The jobconf already has the username. Are you saying that the JT should maintain the mapping from the jobID to the username who was given this jobID (step 1 in the jobsubmission protocol), so that in the the following RPC the JT would be able to efficiently look up the username based on the jobID, rather than having to parse the conf to get it?
The meta information should only include the offset, since the length is redundant with the following split's start.
We use the binary format instead of xml to store the jobconf. However, when loading the binary format, we need to handle the final parameters.
The conf is serialized using Configuration's write(DataOutput) that actually serializes everything out as strings. The JobTracker then writes the read configuration in the mapred.system.dir using Configuration.writeXml. The JobInProgress constructor loads the conf in the normal way (in the way it happens today). So final parameters defined in the JobTracker will be taken care of in the usual way.
I'm not very happy with half of the job information being saved in the system directory and half of it in the staging directory. I assume that the staging directory is required to be on the same file system as the system directory? Having the job's definition split into two directories with two different owners seems bad. That is especially true since the data in the system directory will point to particular byte offsets in the staging directory. I think we will be in for some really nasty bugs involving
The way I am seeing it is that the JobTracker is given only that piece of information that's required to launch the job. Things like job.jar, the split bytes, the distributed cache files, and anything else the users want to use in the job, are things required by the tasks which the JT doesn't care about. Every piece of information is generated by the client. If the client had generated the wrong information about the byte offsets, only his job gets affected.
Your sentence about the "nasty bugs" is incomplete..

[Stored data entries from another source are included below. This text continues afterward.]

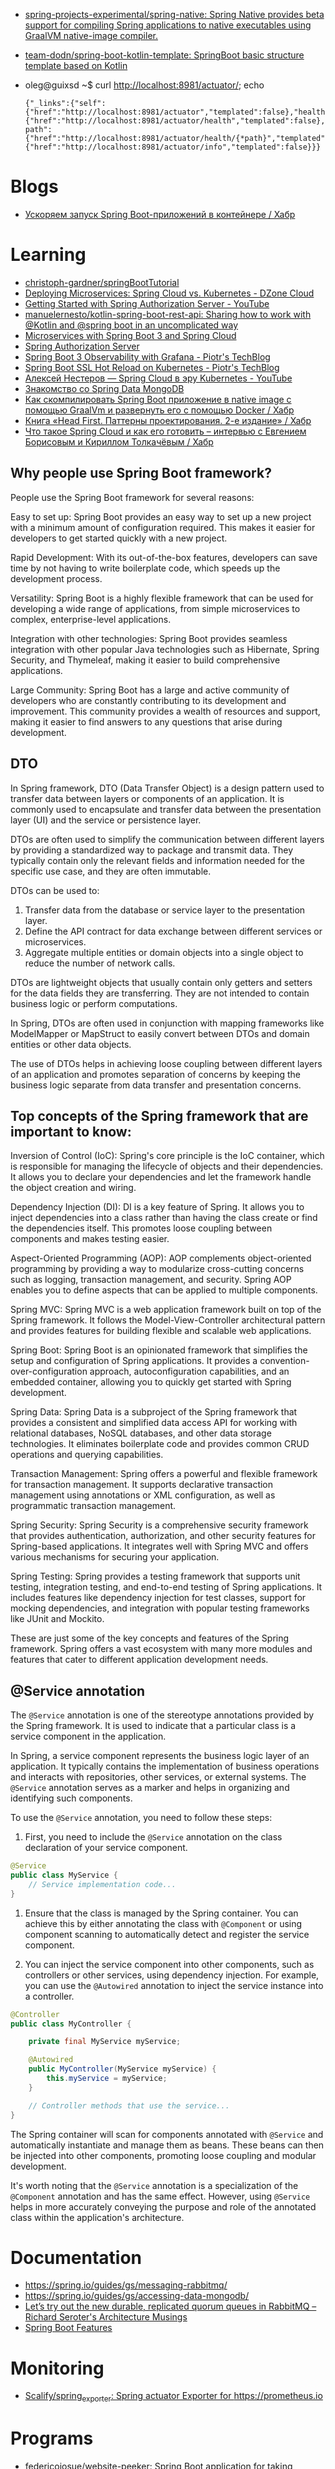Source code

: :PROPERTIES:
:ID:       9c64447f-9474-4b29-9cc4-7be791261d98
:END:
- [[https://github.com/spring-projects-experimental/spring-native?auto_subscribed=false][spring-projects-experimental/spring-native: Spring Native provides beta support for compiling Spring applications to native executables using GraalVM native-image compiler.]]
- [[https://github.com/team-dodn/spring-boot-kotlin-template][team-dodn/spring-boot-kotlin-template: SpringBoot basic structure template based on Kotlin]]

- oleg@guixsd ~$ curl http://localhost:8981/actuator/; echo
  : {"_links":{"self":{"href":"http://localhost:8981/actuator","templated":false},"health":{"href":"http://localhost:8981/actuator/health","templated":false},"health-path":{"href":"http://localhost:8981/actuator/health/{*path}","templated":true},"info":{"href":"http://localhost:8981/actuator/info","templated":false}}}

* Blogs
- [[https://habr.com/ru/companies/otus/articles/771738/][Ускоряем запуск Spring Boot-приложений в контейнере / Хабр]]

* Learning
- [[https://github.com/christoph-gardner/springBootTutorial][christoph-gardner/springBootTutorial]]
- [[https://dzone.com/articles/deploying-microservices-spring-cloud-vs-kubernetes][Deploying Microservices: Spring Cloud vs. Kubernetes - DZone Cloud]]
- [[https://www.youtube.com/watch?v=ZIjqDIdFyBw][Getting Started with Spring Authorization Server - YouTube]]
- [[https://github.com/manuelernesto/kotlin-spring-boot-rest-api][manuelernesto/kotlin-spring-boot-rest-api: Sharing how to work with @Kotlin and @spring boot in an uncomplicated way]]
- [[https://piotrminkowski.com/2023/03/13/microservices-with-spring-boot-3-and-spring-cloud/][Microservices with Spring Boot 3 and Spring Cloud]]
- [[https://spring.io/projects/spring-authorization-server][Spring Authorization Server]]
- [[https://piotrminkowski.com/2022/11/03/spring-boot-3-observability-with-grafana/][Spring Boot 3 Observability with Grafana - Piotr's TechBlog]]
- [[https://piotrminkowski.com/2024/02/19/spring-boot-ssl-hot-reload-on-kubernetes/][Spring Boot SSL Hot Reload on Kubernetes - Piotr's TechBlog]]
- [[https://www.youtube.com/watch?v=vUo3cTE3Y0g][Алексей Нестеров — Spring Cloud в эру Kubernetes - YouTube]]
- [[https://proglib.io/p/spring-data-mongodb][Знакомство со Spring Data MongoDB]]
- [[https://habr.com/ru/articles/755550/][Как скомпилировать Spring Boot приложение в native image с помощью GraalVm и развернуть его с помощью Docker / Хабр]]
- [[https://habr.com/ru/companies/piter/articles/580670/][Книга «Head First. Паттерны проектирования. 2-е издание» / Хабр]]
- [[https://habr.com/ru/company/jugru/blog/341026/][Что такое Spring Cloud и как его готовить – интервью с Евгением Борисовым и Кириллом Толкачёвым / Хабр]]

** Why people use Spring Boot framework?

People use the Spring Boot framework for several reasons:

    Easy to set up: Spring Boot provides an easy way to set up a new project with a minimum amount of configuration required. This makes it easier for developers to get started quickly with a new project.

    Rapid Development: With its out-of-the-box features, developers can save time by not having to write boilerplate code, which speeds up the development process.

    Versatility: Spring Boot is a highly flexible framework that can be used for developing a wide range of applications, from simple microservices to complex, enterprise-level applications.

    Integration with other technologies: Spring Boot provides seamless integration with other popular Java technologies such as Hibernate, Spring Security, and Thymeleaf, making it easier to build comprehensive applications.

    Large Community: Spring Boot has a large and active community of developers who are constantly contributing to its development and improvement. This community provides a wealth of resources and support, making it easier to find answers to any questions that arise during development.

** DTO

In Spring framework, DTO (Data Transfer Object) is a design pattern used to transfer data between layers or components of an application. It is commonly used to encapsulate and transfer data between the presentation layer (UI) and the service or persistence layer.

DTOs are often used to simplify the communication between different layers by providing a standardized way to package and transmit data. They typically contain only the relevant fields and information needed for the specific use case, and they are often immutable.

DTOs can be used to:

1. Transfer data from the database or service layer to the presentation layer.
2. Define the API contract for data exchange between different services or microservices.
3. Aggregate multiple entities or domain objects into a single object to reduce the number of network calls.

DTOs are lightweight objects that usually contain only getters and setters for the data fields they are transferring. They are not intended to contain business logic or perform computations.

In Spring, DTOs are often used in conjunction with mapping frameworks like ModelMapper or MapStruct to easily convert between DTOs and domain entities or other data objects.

The use of DTOs helps in achieving loose coupling between different layers of an application and promotes separation of concerns by keeping the business logic separate from data transfer and presentation concerns.

** Top concepts of the Spring framework that are important to know:

    Inversion of Control (IoC): Spring's core principle is the IoC container, which is responsible for managing the lifecycle of objects and their dependencies. It allows you to declare your dependencies and let the framework handle the object creation and wiring.

    Dependency Injection (DI): DI is a key feature of Spring. It allows you to inject dependencies into a class rather than having the class create or find the dependencies itself. This promotes loose coupling between components and makes testing easier.

    Aspect-Oriented Programming (AOP): AOP complements object-oriented programming by providing a way to modularize cross-cutting concerns such as logging, transaction management, and security. Spring AOP enables you to define aspects that can be applied to multiple components.

    Spring MVC: Spring MVC is a web application framework built on top of the Spring framework. It follows the Model-View-Controller architectural pattern and provides features for building flexible and scalable web applications.

    Spring Boot: Spring Boot is an opinionated framework that simplifies the setup and configuration of Spring applications. It provides a convention-over-configuration approach, autoconfiguration capabilities, and an embedded container, allowing you to quickly get started with Spring development.

    Spring Data: Spring Data is a subproject of the Spring framework that provides a consistent and simplified data access API for working with relational databases, NoSQL databases, and other data storage technologies. It eliminates boilerplate code and provides common CRUD operations and querying capabilities.

    Transaction Management: Spring offers a powerful and flexible framework for transaction management. It supports declarative transaction management using annotations or XML configuration, as well as programmatic transaction management.

    Spring Security: Spring Security is a comprehensive security framework that provides authentication, authorization, and other security features for Spring-based applications. It integrates well with Spring MVC and offers various mechanisms for securing your application.

    Spring Testing: Spring provides a testing framework that supports unit testing, integration testing, and end-to-end testing of Spring applications. It includes features like dependency injection for test classes, support for mocking dependencies, and integration with popular testing frameworks like JUnit and Mockito.

These are just some of the key concepts and features of the Spring framework. Spring offers a vast ecosystem with many more modules and features that cater to different application development needs.

** @Service annotation

The =@Service=  annotation is one of the stereotype annotations provided by the Spring framework. It is used to indicate that a particular class is a service component in the application.

In Spring, a service component represents the business logic layer of an application. It typically contains the implementation of business operations and interacts with repositories, other services, or external systems. The =@Service=  annotation serves as a marker and helps in organizing and identifying such components.

To use the =@Service=  annotation, you need to follow these steps:

1. First, you need to include the =@Service=  annotation on the class declaration of your service component.

#+begin_src java
  @Service
  public class MyService {
      // Service implementation code...
  }
#+end_src

2. Ensure that the class is managed by the Spring container. You can achieve this by either annotating the class with =@Component=  or using component scanning to automatically detect and register the service component.
  
3. You can inject the service component into other components, such as controllers or other services, using dependency injection. For example, you can use the =@Autowired=  annotation to inject the service instance into a controller.
  
#+begin_src java
  @Controller
  public class MyController {

      private final MyService myService;

      @Autowired
      public MyController(MyService myService) {
          this.myService = myService;
      }

      // Controller methods that use the service...
  }
#+end_src

The Spring container will scan for components annotated with =@Service=  and automatically instantiate and manage them as beans. These beans can then be injected into other components, promoting loose coupling and modular development.

It's worth noting that the =@Service= annotation is a specialization of the =@Component= annotation and has the same effect. However, using =@Service=  helps in more accurately conveying the purpose and role of the annotated class within the application's architecture.

* Documentation

- https://spring.io/guides/gs/messaging-rabbitmq/
- https://spring.io/guides/gs/accessing-data-mongodb/
- [[https://seroter.com/2020/01/28/lets-try-out-the-new-durable-replicated-quorum-queues-in-rabbitmq/][Let’s try out the new durable, replicated quorum queues in RabbitMQ – Richard Seroter's Architecture Musings]]
- [[https://docs.spring.io/spring-boot/docs/current/reference/html/spring-boot-features.html#boot-features-logging][Spring Boot Features]]

* Monitoring
- [[https://github.com/Scalify/spring_exporter][Scalify/spring_exporter: Spring actuator Exporter for https://prometheus.io]]

* Programs
- [[https://github.com/federicoiosue/website-peeker][federicoiosue/website-peeker: Spring Boot application for taking instants images of online websites, for previews and thumbnails.]]
- [[https://github.com/weiwosuoai/WeBlog][weiwosuoai/WeBlog: 📗 Spring Boot + Vue 3.2 + Vite 前后端分离博客]]

* Libraries
- [[https://github.com/spring-projects/spring-vault][spring-projects/spring-vault: Provides familiar Spring abstractions for HashiCorp Vault]]

* Debug
#+begin_src yaml
  logging:
    level:
      root: DEBUG
      org.springframework.web: DEBUG
      com.howtodoinjava: DEBUG
      org.hibernate: DEBUG

  log4j:
    logger:
      org.springframework.web: DEBUG
#+end_src

* Alternatives
- [[https://en.wikipedia.org/wiki/Play_Framework][Play Framework - Wikipedia]]
  - [[https://habr.com/ru/sandbox/64752/][Play framework + Scala — from zero to hero / Хабр]]

* Actuator

- [[https://docs.spring.io/spring-boot/docs/current/reference/html/actuator.html][Production-ready Features]]
- https://spring.io/guides/gs/centralized-configuration/

- oleg@guixsd ~$ curl localhost:8981/actuator/refresh -d {} -H "Content-Type: application/json"

- management.endpoints.web.exposure.include=*

- [[https://habr.com/ru/company/otus/blog/650871/][Мониторинг приложения Spring Boot с помощью Micrometer, Prometheus и Grafana, используя пользовательские метрики / Хабр]]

I assume the cleanup of the staging directory is done by the JobTracker.
Done as part of the job cleanup task.
I guess I would be happier, if as part of JobSubmission, we moved the files from the user's staging area into the system dir. The JobTracker would read (possibly with a cache) the bytes for the task and send them to the user as part of the task definition.
The split bytes file has a high replication factor of 10 (and it could be something like what Doug suggested). So do we really want the JT to copy the bytes to the system dir. I am trying to weigh the options of letting the tasks read the split bytes from the split file directly versus the JT passing the same in the task definition. The former reduces load on the JT (it doesn't have to load the split bytes in memory at all).